◆ TASK DETAILS ◆
Return, with both end lines included, exactly what the data below holds from the line with "focal_35mm: 270" through the line with "focal_mm: 35", though not the pictures.

::::::::

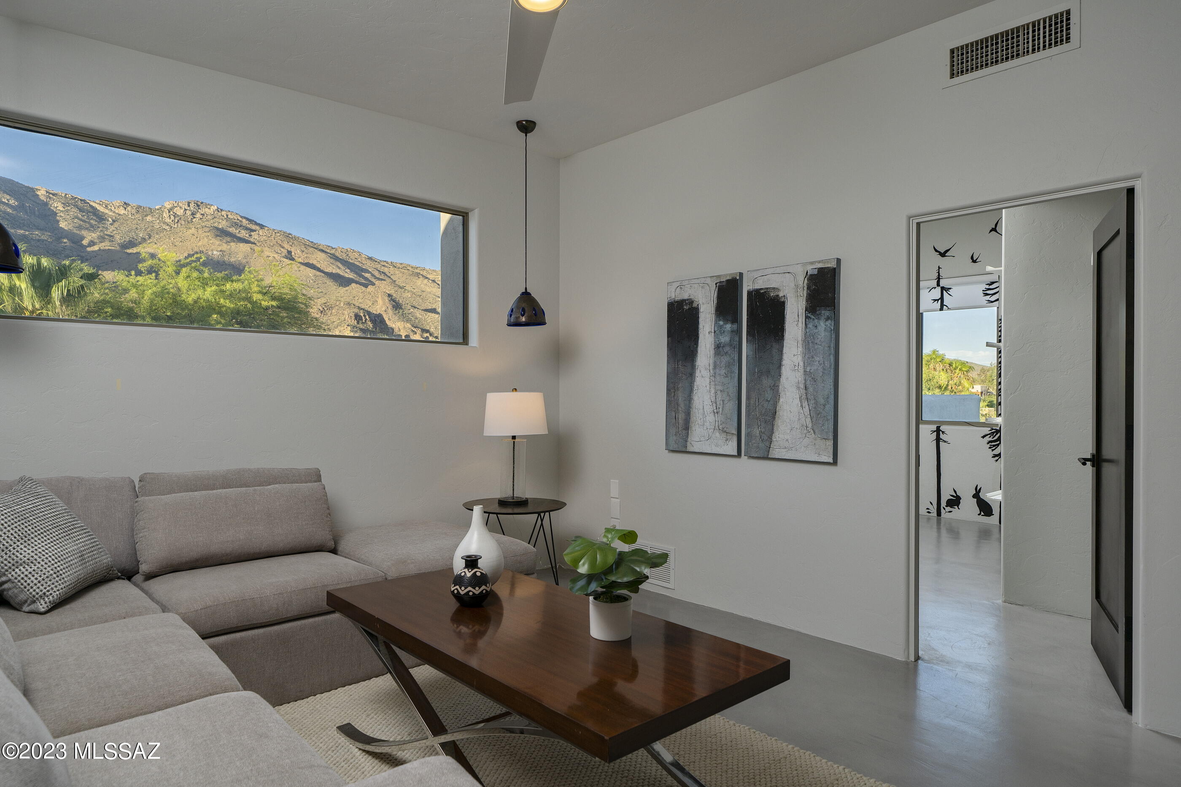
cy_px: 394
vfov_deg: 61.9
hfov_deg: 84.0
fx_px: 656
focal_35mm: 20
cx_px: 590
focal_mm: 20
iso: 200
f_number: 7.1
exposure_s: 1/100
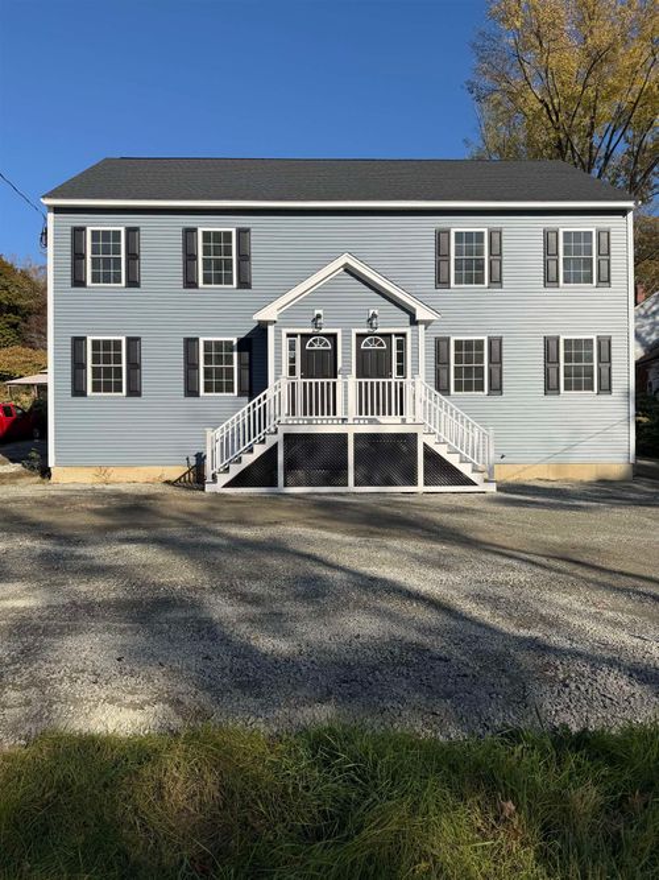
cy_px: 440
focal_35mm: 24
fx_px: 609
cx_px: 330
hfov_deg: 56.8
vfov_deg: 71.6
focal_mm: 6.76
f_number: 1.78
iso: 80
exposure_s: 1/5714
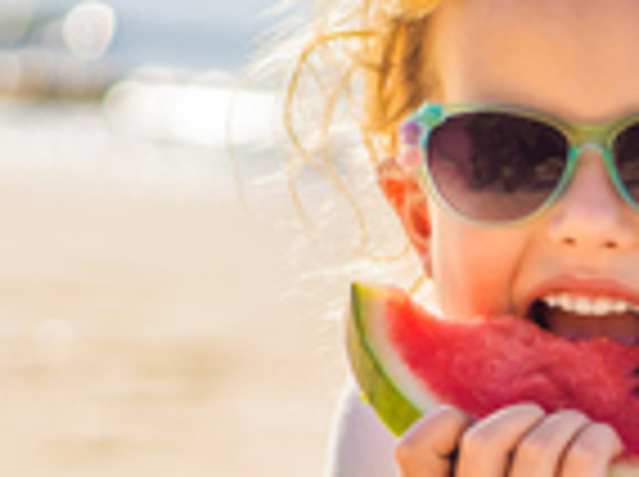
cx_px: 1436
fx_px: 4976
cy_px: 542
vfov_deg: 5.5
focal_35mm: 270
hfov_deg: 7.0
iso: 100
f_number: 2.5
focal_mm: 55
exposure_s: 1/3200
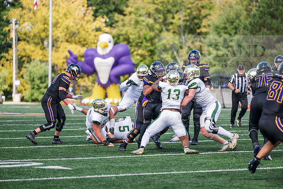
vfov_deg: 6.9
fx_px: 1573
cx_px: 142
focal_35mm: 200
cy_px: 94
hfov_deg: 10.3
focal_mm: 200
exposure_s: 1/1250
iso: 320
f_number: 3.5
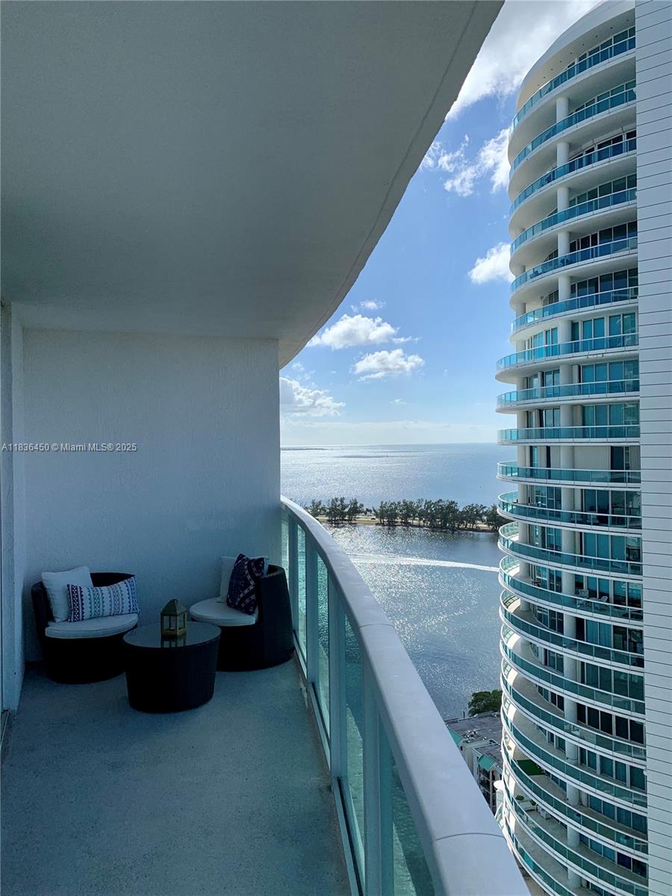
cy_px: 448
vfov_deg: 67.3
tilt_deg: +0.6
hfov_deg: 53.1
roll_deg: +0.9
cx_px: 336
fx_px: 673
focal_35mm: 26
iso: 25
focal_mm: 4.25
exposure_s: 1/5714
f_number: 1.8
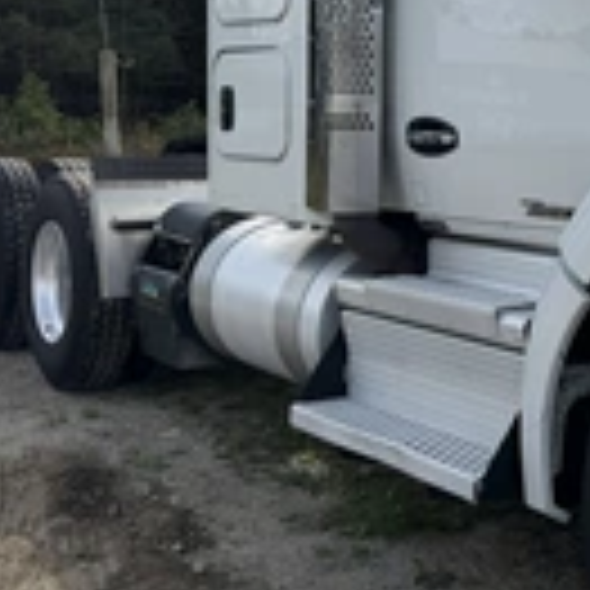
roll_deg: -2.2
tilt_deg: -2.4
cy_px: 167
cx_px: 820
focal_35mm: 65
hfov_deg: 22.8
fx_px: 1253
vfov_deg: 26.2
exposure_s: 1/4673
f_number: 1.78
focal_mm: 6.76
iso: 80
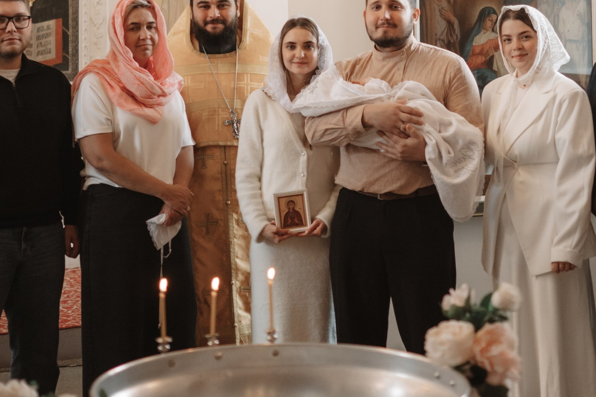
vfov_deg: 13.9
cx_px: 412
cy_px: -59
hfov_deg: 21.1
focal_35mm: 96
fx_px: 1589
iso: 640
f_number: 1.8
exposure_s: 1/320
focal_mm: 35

::::::::

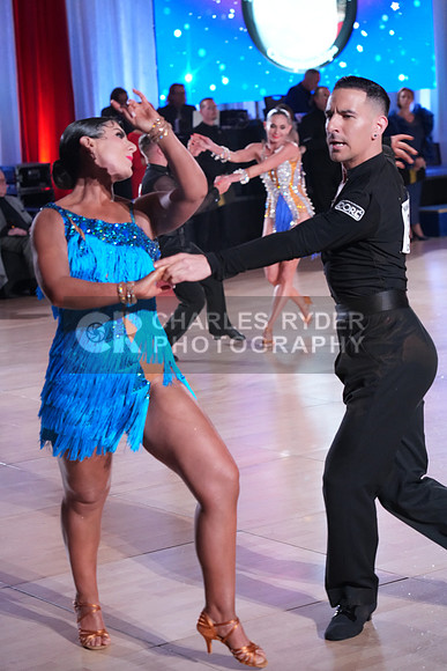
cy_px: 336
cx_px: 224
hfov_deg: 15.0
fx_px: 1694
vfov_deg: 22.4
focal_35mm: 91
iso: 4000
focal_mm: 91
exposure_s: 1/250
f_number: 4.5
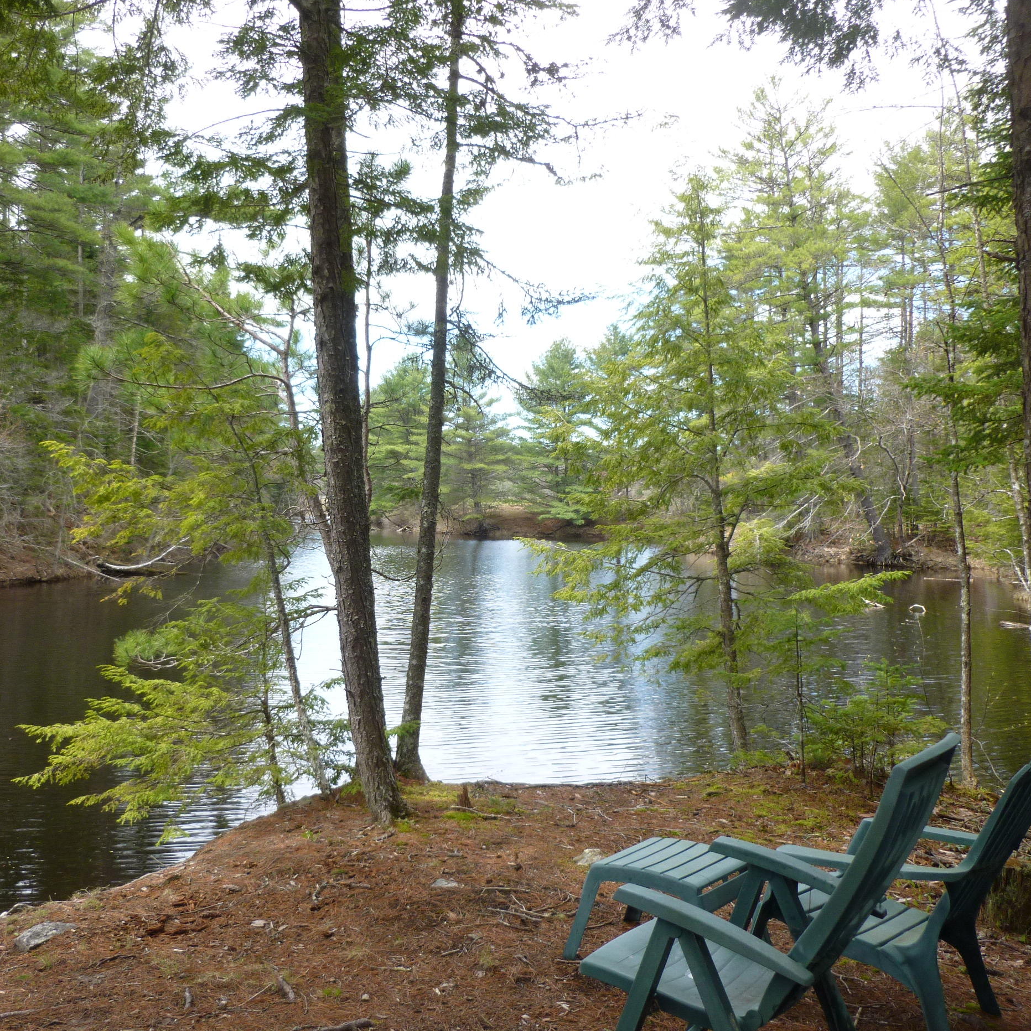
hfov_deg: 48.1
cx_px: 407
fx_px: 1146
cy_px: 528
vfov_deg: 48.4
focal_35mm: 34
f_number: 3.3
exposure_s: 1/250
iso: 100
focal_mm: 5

::::::::

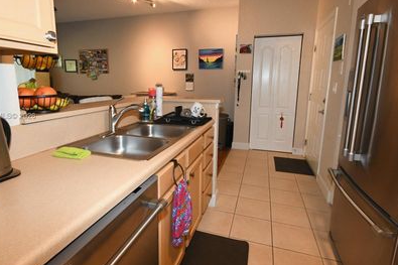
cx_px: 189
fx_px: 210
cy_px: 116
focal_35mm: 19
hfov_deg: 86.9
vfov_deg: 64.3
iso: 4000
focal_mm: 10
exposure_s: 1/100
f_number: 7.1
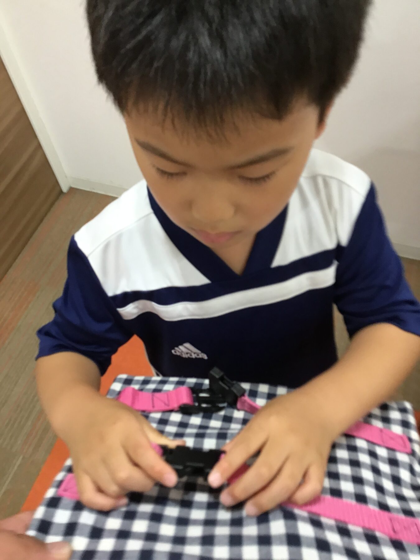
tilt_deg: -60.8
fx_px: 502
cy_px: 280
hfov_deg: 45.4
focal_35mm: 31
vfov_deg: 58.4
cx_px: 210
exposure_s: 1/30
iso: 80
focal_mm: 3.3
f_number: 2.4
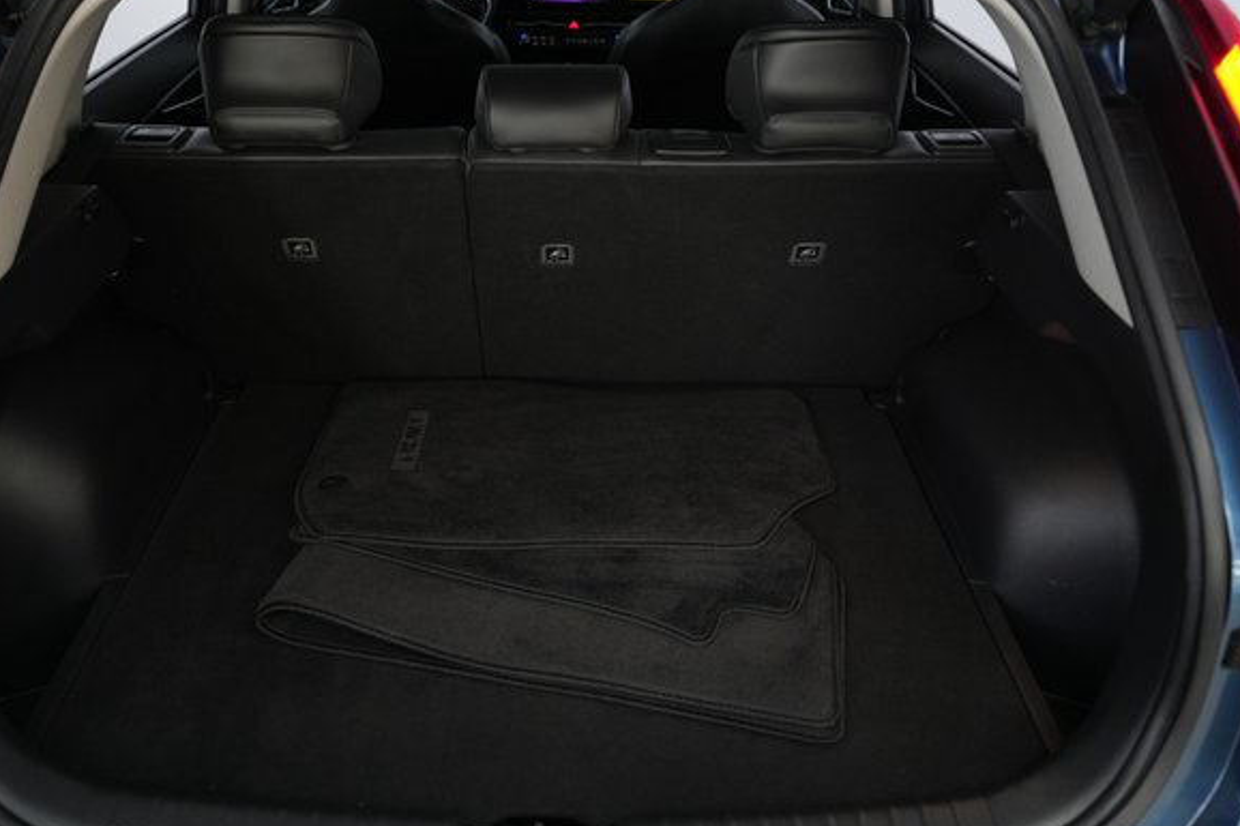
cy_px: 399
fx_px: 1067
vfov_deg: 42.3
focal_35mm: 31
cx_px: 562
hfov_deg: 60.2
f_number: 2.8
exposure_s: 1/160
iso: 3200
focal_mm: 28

::::::::

◆ OUTPUT FOR THIS EXERCISE ◆
focal_35mm: 270
hfov_deg: 7.0
iso: 100
f_number: 2.5
focal_mm: 55
exposure_s: 1/3200
vfov_deg: 6.9
fx_px: 1573
cx_px: 142
focal_35mm: 200
cy_px: 94
hfov_deg: 10.3
focal_mm: 200
exposure_s: 1/1250
iso: 320
f_number: 3.5
cy_px: 448
vfov_deg: 67.3
tilt_deg: +0.6
hfov_deg: 53.1
roll_deg: +0.9
cx_px: 336
fx_px: 673
focal_35mm: 26
iso: 25
focal_mm: 4.25
exposure_s: 1/5714
f_number: 1.8
roll_deg: -2.2
tilt_deg: -2.4
cy_px: 167
cx_px: 820
focal_35mm: 65
hfov_deg: 22.8
fx_px: 1253
vfov_deg: 26.2
exposure_s: 1/4673
f_number: 1.78
focal_mm: 6.76
iso: 80
vfov_deg: 13.9
cx_px: 412
cy_px: -59
hfov_deg: 21.1
focal_35mm: 96
fx_px: 1589
iso: 640
f_number: 1.8
exposure_s: 1/320
focal_mm: 35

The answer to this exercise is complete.